We have lift-off! The solar broadband airplane
Isn't technology great
By 2005, people could be receiving mobile phone services, broadband connections and even digital TV from solar-powered airplanes that fly at 65,000 feet.
This week, US company SkyTower, a subsidiary of AeroVironment, said it had successfully performed a series of tests in Hawaii of its new technology, a communications airplane called Pathfinder-Plus.
Working with NASA and the Japanese Ministry of Telecommunications, SkyTower said it had launched the plane, which climbed to 65,000 feet above Kauai, Hawaii, and transmitted several hours of 3G mobile voice, data and video service to the ground, where it was received on an NTT DoCoMo 3G handset. Data was transmitted at 384 kbps during the test.
Pathfinder-Plus, with its 121-foot wingspan, is no ordinary airplane. The vehicle is unmanned and runs on solar power, which means it needs to land at night. But the company claims that advances in battery technology could give the airplane the ability to stay airborne 24 hours a day, allowing it to fly for six months at a time. The airplane also has a tight turning radius, which in conjunction with low-cost, stationary user antennas, makes the plane appears geostationary from the ground.
"The airborne platform, operating above the weather and commercial air traffic, is equivalent to a 12-mile-tall tower, which means significant advantages to telecom service providers and broadcasters," said Stuart Hindle, vice president of strategy and business development, SkyTower.
Indeed telecoms in Europe and elsewhere have spent billions rolling out 2.5G and 3G platforms over the last few years, but SkyTower claims it could dramatically cut those costs. "Given the amount of money that wireless service providers have spent on spectrum licences for both fixed and mobile applications, these SkyTower tests should be of great interest," Hindle said. "Imagine launching a single platform, having instant metropolitan-wide market coverage, and eliminating the terrestrial costs associated with tower build-outs and backhaul."
During the test flight, the company also successfully tested digital high definition television broadcasts from its stratospheric transmitter. And the company pointed out that because of its much higher "look angle," SkyTower platforms can fill in "urban canyons," or areas currently missed by terrestrial and satellite broadcast transmissions due to tall buildings or terrain.

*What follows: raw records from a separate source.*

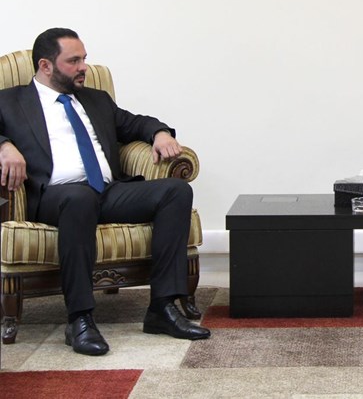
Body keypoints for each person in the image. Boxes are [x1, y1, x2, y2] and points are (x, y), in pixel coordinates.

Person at [0, 28, 210, 356]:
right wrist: (4, 145)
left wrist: (159, 133)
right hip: (55, 196)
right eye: (73, 61)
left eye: (84, 59)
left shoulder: (95, 99)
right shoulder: (10, 101)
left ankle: (163, 307)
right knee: (79, 198)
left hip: (107, 191)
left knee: (175, 191)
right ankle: (80, 319)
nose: (84, 67)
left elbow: (135, 122)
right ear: (45, 65)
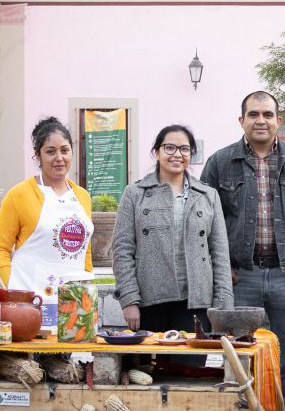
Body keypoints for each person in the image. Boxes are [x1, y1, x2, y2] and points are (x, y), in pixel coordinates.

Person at [201, 91, 285, 411]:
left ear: (278, 121)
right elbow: (205, 222)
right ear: (240, 120)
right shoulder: (219, 162)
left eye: (268, 114)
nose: (261, 120)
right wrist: (223, 270)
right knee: (240, 359)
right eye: (253, 114)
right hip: (242, 278)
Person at [112, 125, 233, 334]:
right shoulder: (134, 194)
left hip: (196, 303)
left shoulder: (207, 195)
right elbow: (122, 250)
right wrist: (129, 299)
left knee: (191, 366)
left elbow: (220, 253)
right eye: (169, 148)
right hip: (149, 302)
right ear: (156, 152)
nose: (177, 154)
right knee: (149, 367)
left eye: (184, 149)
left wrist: (223, 303)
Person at [0, 117, 93, 296]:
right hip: (30, 303)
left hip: (73, 303)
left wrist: (86, 289)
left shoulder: (82, 196)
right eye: (50, 151)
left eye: (65, 150)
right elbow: (1, 248)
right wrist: (14, 289)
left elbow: (86, 251)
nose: (59, 158)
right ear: (38, 155)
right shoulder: (19, 194)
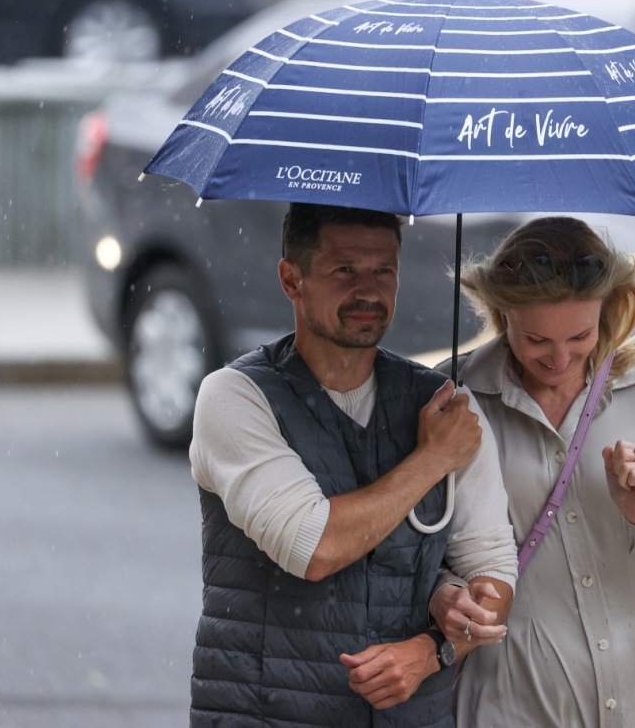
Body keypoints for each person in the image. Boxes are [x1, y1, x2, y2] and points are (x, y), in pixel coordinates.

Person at [188, 202, 518, 727]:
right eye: (345, 270)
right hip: (269, 713)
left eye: (384, 271)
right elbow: (313, 546)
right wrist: (432, 459)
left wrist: (433, 650)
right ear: (291, 279)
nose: (369, 292)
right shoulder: (234, 397)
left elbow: (493, 571)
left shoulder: (445, 406)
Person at [430, 216, 635, 727]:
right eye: (536, 339)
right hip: (508, 699)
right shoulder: (455, 397)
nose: (560, 358)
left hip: (629, 701)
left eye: (580, 335)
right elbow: (414, 554)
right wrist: (444, 594)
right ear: (503, 313)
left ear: (606, 311)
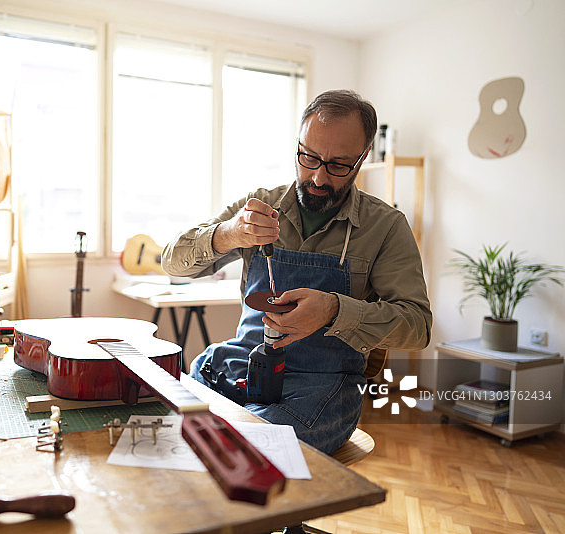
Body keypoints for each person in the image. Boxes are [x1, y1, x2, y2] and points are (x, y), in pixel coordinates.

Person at [161, 89, 432, 454]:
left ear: (363, 158)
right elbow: (172, 262)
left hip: (320, 389)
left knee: (247, 451)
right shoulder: (260, 205)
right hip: (243, 365)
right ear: (298, 145)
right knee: (164, 430)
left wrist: (335, 311)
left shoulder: (384, 227)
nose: (318, 178)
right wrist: (228, 234)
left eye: (338, 165)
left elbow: (417, 327)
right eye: (309, 157)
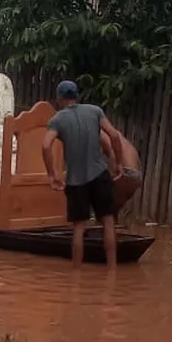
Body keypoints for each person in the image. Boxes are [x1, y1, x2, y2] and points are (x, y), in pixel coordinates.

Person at [41, 80, 124, 268]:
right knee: (108, 222)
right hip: (100, 174)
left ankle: (76, 276)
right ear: (77, 95)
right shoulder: (95, 111)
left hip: (76, 181)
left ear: (59, 99)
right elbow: (114, 136)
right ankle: (112, 272)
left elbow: (46, 145)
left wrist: (52, 174)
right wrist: (118, 164)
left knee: (79, 227)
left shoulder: (57, 120)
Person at [109, 128, 143, 217]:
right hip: (136, 175)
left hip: (126, 173)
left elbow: (112, 152)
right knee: (113, 207)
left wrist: (114, 172)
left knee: (104, 206)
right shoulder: (122, 138)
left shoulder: (102, 132)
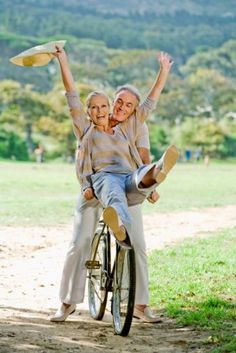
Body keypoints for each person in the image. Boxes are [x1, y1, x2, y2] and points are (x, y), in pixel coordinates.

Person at [50, 48, 176, 323]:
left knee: (138, 244)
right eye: (117, 102)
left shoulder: (132, 125)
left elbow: (145, 139)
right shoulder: (87, 127)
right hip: (95, 187)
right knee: (80, 241)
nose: (119, 108)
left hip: (128, 184)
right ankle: (68, 301)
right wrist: (63, 59)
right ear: (109, 102)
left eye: (126, 105)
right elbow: (72, 95)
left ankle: (140, 305)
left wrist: (164, 72)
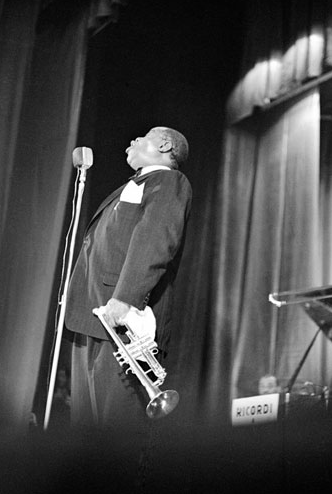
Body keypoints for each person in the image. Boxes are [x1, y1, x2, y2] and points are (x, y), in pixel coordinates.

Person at [65, 126, 192, 434]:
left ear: (163, 144)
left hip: (122, 321)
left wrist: (126, 298)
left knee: (114, 428)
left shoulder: (169, 180)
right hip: (92, 315)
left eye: (143, 137)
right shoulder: (136, 182)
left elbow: (156, 238)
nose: (132, 141)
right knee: (86, 429)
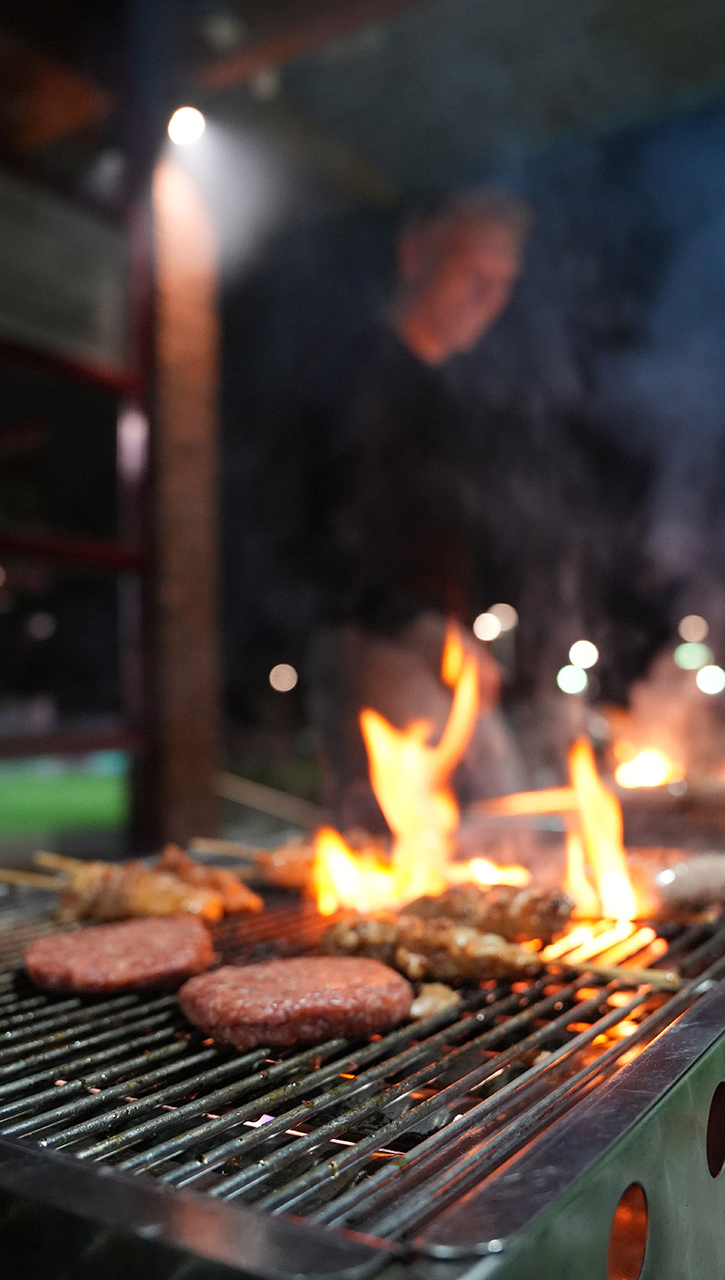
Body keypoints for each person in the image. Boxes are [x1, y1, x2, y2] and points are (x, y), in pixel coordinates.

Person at [308, 189, 534, 829]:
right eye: (474, 272)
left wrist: (462, 635)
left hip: (447, 649)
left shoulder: (445, 392)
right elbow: (327, 537)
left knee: (509, 828)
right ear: (414, 257)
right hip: (380, 647)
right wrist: (421, 628)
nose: (489, 297)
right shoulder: (359, 378)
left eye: (504, 281)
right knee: (403, 845)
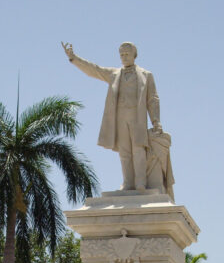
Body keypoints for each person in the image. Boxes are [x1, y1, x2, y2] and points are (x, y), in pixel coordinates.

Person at [62, 41, 162, 192]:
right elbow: (94, 70)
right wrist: (74, 58)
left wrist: (155, 121)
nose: (124, 57)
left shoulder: (146, 75)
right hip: (120, 117)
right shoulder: (114, 74)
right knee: (124, 151)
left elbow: (152, 99)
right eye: (121, 54)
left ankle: (140, 182)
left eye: (127, 54)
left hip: (137, 117)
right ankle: (128, 183)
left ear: (134, 55)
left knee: (138, 149)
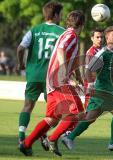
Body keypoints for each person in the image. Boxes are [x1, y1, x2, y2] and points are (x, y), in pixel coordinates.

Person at [61, 26, 113, 151]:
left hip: (108, 90)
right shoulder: (102, 53)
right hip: (102, 90)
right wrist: (91, 86)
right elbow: (88, 70)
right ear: (107, 37)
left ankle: (69, 137)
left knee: (90, 118)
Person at [18, 10, 86, 156]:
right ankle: (53, 139)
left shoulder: (66, 34)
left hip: (51, 80)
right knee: (78, 113)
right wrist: (64, 72)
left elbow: (70, 58)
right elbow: (61, 50)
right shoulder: (71, 35)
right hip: (60, 80)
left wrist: (78, 75)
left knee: (52, 119)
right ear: (82, 24)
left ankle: (26, 144)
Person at [16, 1, 64, 146]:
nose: (61, 16)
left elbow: (20, 48)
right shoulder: (61, 32)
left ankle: (21, 136)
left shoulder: (34, 30)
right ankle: (42, 134)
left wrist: (21, 64)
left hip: (33, 75)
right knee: (54, 113)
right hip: (51, 78)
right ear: (55, 15)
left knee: (27, 106)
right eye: (60, 14)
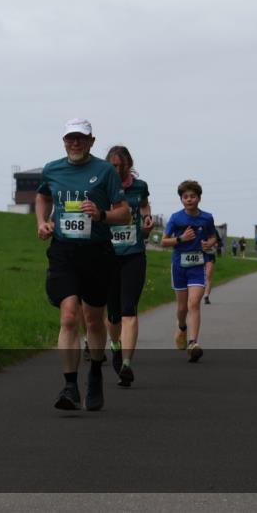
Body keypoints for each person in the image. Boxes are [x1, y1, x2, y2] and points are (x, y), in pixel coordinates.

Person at [36, 119, 129, 411]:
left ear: (91, 141)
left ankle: (96, 372)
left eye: (81, 139)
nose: (75, 143)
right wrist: (42, 222)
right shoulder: (52, 168)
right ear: (63, 141)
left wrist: (100, 214)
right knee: (68, 317)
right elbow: (42, 195)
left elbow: (124, 213)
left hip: (97, 252)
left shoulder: (103, 171)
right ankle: (70, 385)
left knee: (93, 320)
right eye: (70, 138)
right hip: (64, 251)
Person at [104, 145, 152, 387]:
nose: (118, 169)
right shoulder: (102, 186)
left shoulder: (139, 186)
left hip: (134, 254)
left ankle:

Furthermore, during the tests, a 24 mbps data rate was achieved using only 1 watt of power -- less than 1/10,000 the power used by a typical terrestrial broadcast transmitter that has to overcome buildings, trees and other obstructions to cover the same area.
With funding from the Japanese Ministry of Telecommunications, a consortium of Japanese manufacturers including NEC and Toshiba developed the communication systems carried by Pathfinder-Plus for the HDTV and IMT-2000 testing. Fuji Heavy Industries integrated the payloads for the company's flights.
Interestingly, telecoms are probably not the only ones who would be attracted to SkyTower's product. "In addition to commercial interest in SkyTower's telecommunication infrastructure, there is strong and growing government interest in AeroVironment's UAVs (Unmanned Aerial Vehicles), especially given the current defence needs," said Tim Conver, AeroVironment's chief executive. "Government interest ranges from broadband battlefield communications to emergency backup telecom services."
In September, NASA will be sponsoring an agricultural remote sensing mission, using the Pathfinder Plus aircraft equipped with multi-spectral imaging equipment to conduct several studies, including demonstrating how crop yields could be optimised by identifying factors such as the optimal time to harvest, required changes in irrigation levels and outbreak of crop disease.
The company claims that it could launch the airplane on a commercial basis by 2005 but did not say which companies it is working with.